[Written task] Copy out the listing below from its first line through the line containing "їмо, особливо, якщо", both included, and nothing beyond that.

Extracted material START

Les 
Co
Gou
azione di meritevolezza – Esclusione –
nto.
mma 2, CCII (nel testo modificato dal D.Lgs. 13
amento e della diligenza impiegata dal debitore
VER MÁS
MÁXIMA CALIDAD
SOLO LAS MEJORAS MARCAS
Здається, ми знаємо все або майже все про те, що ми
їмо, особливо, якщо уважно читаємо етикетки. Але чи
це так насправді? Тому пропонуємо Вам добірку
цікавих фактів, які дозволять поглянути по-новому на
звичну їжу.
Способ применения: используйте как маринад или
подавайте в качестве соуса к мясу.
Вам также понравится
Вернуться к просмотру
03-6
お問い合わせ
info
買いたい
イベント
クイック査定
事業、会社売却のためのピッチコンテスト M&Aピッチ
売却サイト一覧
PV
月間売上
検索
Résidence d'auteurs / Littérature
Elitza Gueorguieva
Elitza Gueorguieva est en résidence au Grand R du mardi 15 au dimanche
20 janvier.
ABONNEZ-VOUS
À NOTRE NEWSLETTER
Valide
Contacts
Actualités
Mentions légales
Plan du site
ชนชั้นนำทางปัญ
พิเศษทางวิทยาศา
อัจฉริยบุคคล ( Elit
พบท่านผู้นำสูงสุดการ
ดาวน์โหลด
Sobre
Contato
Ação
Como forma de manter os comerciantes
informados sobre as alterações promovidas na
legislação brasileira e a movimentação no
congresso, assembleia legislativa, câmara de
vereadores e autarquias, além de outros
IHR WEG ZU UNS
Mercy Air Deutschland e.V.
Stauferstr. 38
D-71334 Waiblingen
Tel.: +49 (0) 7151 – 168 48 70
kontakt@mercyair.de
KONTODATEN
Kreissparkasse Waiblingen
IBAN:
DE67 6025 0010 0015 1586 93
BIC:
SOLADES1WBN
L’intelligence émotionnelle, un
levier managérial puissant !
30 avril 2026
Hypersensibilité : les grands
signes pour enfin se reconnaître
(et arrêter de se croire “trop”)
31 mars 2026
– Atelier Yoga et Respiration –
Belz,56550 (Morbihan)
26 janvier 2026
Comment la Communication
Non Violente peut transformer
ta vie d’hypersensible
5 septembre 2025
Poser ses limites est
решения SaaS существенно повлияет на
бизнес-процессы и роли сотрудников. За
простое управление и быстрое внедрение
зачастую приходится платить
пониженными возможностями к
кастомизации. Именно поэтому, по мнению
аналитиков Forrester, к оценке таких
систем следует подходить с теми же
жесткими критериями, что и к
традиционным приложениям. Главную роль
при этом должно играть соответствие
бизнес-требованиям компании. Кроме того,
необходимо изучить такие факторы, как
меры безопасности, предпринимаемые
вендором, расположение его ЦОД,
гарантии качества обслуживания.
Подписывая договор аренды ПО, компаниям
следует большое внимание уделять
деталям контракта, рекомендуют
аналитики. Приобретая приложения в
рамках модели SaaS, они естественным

Extracted material END

[Finished task]
Les 
Co
Gou
azione di meritevolezza – Esclusione –
nto.
mma 2, CCII (nel testo modificato dal D.Lgs. 13
amento e della diligenza impiegata dal debitore
VER MÁS
MÁXIMA CALIDAD
SOLO LAS MEJORAS MARCAS
Здається, ми знаємо все або майже все про те, що ми
їмо, особливо, якщо уважно читаємо етикетки. Але чи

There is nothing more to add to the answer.